Content starts

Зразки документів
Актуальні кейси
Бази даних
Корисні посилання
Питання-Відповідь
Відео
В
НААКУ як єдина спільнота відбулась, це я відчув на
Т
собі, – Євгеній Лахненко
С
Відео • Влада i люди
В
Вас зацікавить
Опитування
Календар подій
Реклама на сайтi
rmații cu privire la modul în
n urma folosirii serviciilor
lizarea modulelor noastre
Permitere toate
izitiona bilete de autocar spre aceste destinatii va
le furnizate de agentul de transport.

Content ends

# WHAT IS BEING ASKED
Can you reproduce every line of the records above, character for character?

# FINISHED EXERCISE
Зразки документів
Актуальні кейси
Бази даних
Корисні посилання
Питання-Відповідь
Відео
В
НААКУ як єдина спільнота відбулась, це я відчув на
Т
собі, – Євгеній Лахненко
С
Відео • Влада i люди
В
Вас зацікавить
Опитування
Календар подій
Реклама на сайтi
rmații cu privire la modul în
n urma folosirii serviciilor
lizarea modulelor noastre
Permitere toate
izitiona bilete de autocar spre aceste destinatii va
le furnizate de agentul de transport.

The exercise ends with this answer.